Une période faste où Hoda vit ses deux moments de foot les plus marquants : l’un en Bleu à Saint-Etienne, l’autre en club à Montpellier. Elle raconte :

Hoda Lattaf, souvenirs de carrière by Bastide Brazza Blog

Yo-yo.

Cinq saisons de rêve ont passé. La renommée d’Hoda n’est plus à prouver. Jean-Michel Aulas lui fait de grands appels du pied, professionnels et financiers. En quête d’un nouveau défi, elle est emballée. Après une seconde place obtenue une dernière fois avec Montpellier, la Bordelaise revient en 2006 à Lyon près de dix ans après sa première percée. Tout aussi intéressées, Abily et Bompastor décident de l’accompagner.

Côté équipe de France, l’horizon s’assombrit. Six mois après la nomination de Bruno Bini comme sélectionneur, la vice-capitaine et titulaire incontestée, malgré 111 capes et 31 buts, est écartée du onze de départ et poussée en juin 2007 à la retraite internationale forcée. « Je n’ai pas compris cette décision, car je sais ce que je vaux sur le terrain. Les statistiques parlent pour moi », se défend-t-elle.

Un diagnostic établi à raison. Malgré sa trentaine bien tassée, Hoda ne passe pas plus de deux matchs sans marquer. Signe qu’elle n’est pas encore bonne à jeter. Blacklistée en Bleu, peu utilisée à Lyon, la Bastidienne se refait une santé en retournant à Montpellier en 2009.

Coachée par son ex-coéquipière Sarah M’Barek, l’héraultaise d’adoption montre qu’elle peut encore se donner à fond. Et, devenue une cadre de l’effectif, elle apporte son expérience lors des séances d’entraînement pour aider les plus jeunes à se perfectionner.

Préparer l’avenir.

Arrêter le ballon rond ? Pour le moment, c’est hors de question. Mais cela n’a pas empêché Hoda Lattaf de penser reconversion. Lors de son dernier séjour à Lyon, elle parlait promo et marketing chez le grand frère OL. Depuis son retour à Montpellier, elle s’occupe de logistique au service des équipements.
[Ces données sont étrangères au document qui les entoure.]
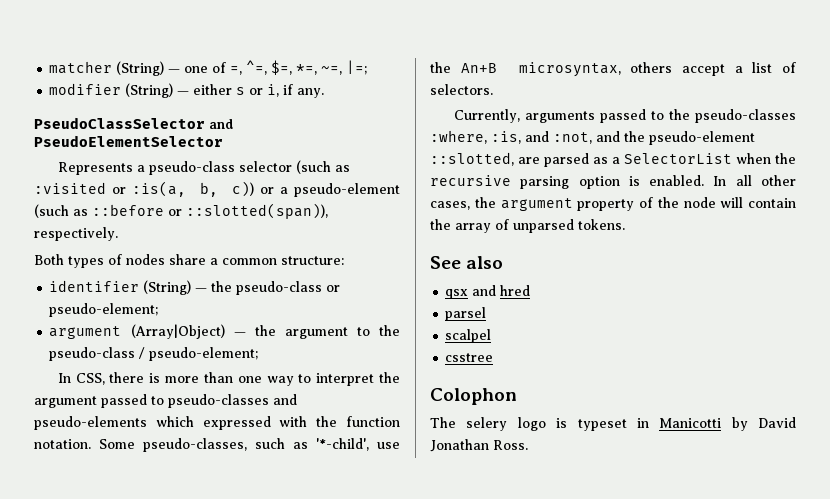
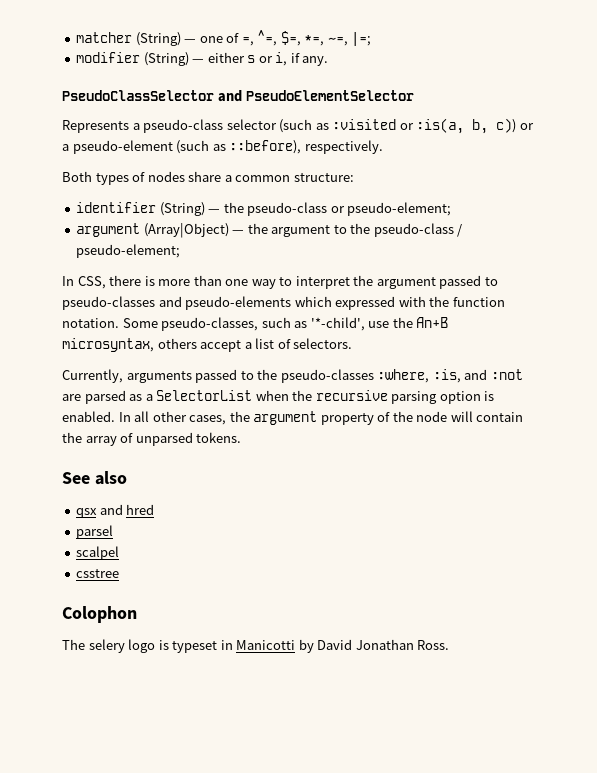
[92,203,328,219] ::before or ::slotted(span)), -> [229,140,302,154] ::before),
[553,131,755,145] [430,152,514,166] :not, and the pseudo-element ::slotted, -> [490,369,523,380] :not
Dernière casquette en date, le commentaire sportif. Pendant l’Euro 2012, Hoda a pigé pour France-Soir et en a profité pour deviser sur le parcours des Bleus. Dans ses papiers, elle défendait Hatem Ben Arfa, son chouchou. Militait pour la titularisation d’Olivier Giroud. Et tapait sur les doigts de Samir Nasri qui intimait à un journaliste de l’Equipe de « fermer sa gueule ».

Très proche de sa famille, la jeune femme revient dès qu’elle le peut à la Bastide. Indispensable retour aux sources girondines pour ne pas oublier ses racines. Malgré les titres accumulés et la gloire dont elle a été couronnée, Hoda et sa philosophie de vie se résument en deux mots : simplicité et humanité.
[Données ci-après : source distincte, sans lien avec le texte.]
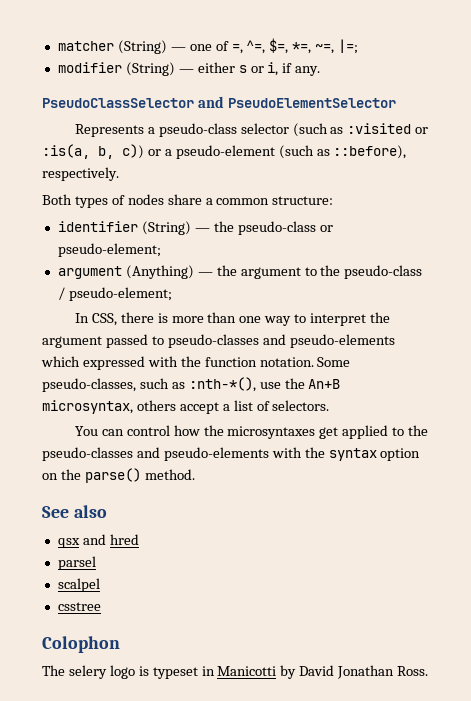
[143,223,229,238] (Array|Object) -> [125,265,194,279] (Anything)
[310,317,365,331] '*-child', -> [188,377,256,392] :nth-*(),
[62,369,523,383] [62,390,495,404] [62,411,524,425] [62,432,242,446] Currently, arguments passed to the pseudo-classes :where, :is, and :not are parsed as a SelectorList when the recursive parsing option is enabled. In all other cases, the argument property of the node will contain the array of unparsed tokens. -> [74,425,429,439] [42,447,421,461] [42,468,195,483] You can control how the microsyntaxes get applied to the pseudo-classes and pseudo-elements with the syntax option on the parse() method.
A peine un dernier gâteau marocain avalé, elle est retournée occuper son poste d’ailier gauche à Montpellier. Désireuse de fonder un foyer, la Bordelaise songe à un mari et un bébé. Sa dernière saison vient peut-être de commencer. Alors, jusqu’au bout de l’envie de foot, Hoda ne veut qu’une chose : jouer.